What Do Treasuries and Copper Know That Equities Don't?

NEW YORK (TheStreet) -- Are Treasuries and copper sending us a message that's different from what the stock market is telling us? I think so.

As stocks continue to hit record highs on a regular basis, Treasury yields have been sinking -- an indication that bond prices were climbing. A number of investors were seeking the safe haven of Treasuries, despite the fact that stock prices were soaring. Why?

Although we have seen the demand for Treasuries surge since the beginning of the Crimea crisis, a look at the chart for the ten-year Treasury yield depicts a massive, fully-formed, head-and-shoulders pattern, which would suggest that the decline in Treasury yields has just begun. Also, since the beginning of 2014, Treasury yields have been in a steady downtrend.

Why had there been such an intense flight to the safe haven of Treasuries months before Russia invaded Crimea?
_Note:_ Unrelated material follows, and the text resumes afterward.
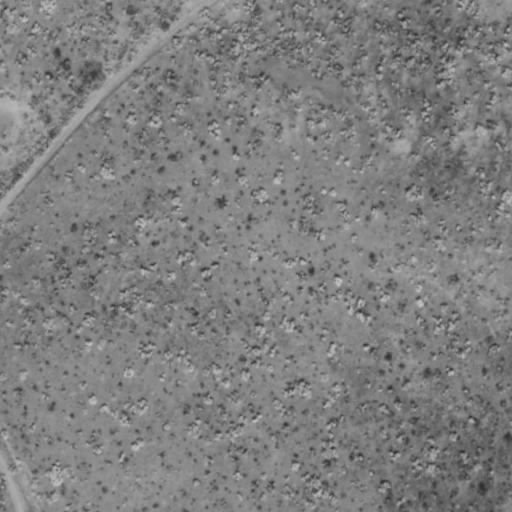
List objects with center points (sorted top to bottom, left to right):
road: (97, 114)
road: (23, 453)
The chart for the iShares Barclays 20+ Year Treasury Bond Fund (TLT) is heading higher from a bullish "double bottom" pattern, which was established on Feb. 12 and Feb. 20. On Thursday, Feb. 27, a full day before the story first broke concerning Russia's move on the Crimea, the relative strength index for TLT was approaching the "overbought" threshold of 70.

Old "Dr. Copper" also seems to be sending us a message. For many years, investors have watched copper prices for signals on global economic health. Falling copper prices suggest softer demand, which is usually a symptom of an economic slowdown because copper is sought for so many industrial purposes: wire, printed circuit boards, construction materials, as well as heating and cooling systems.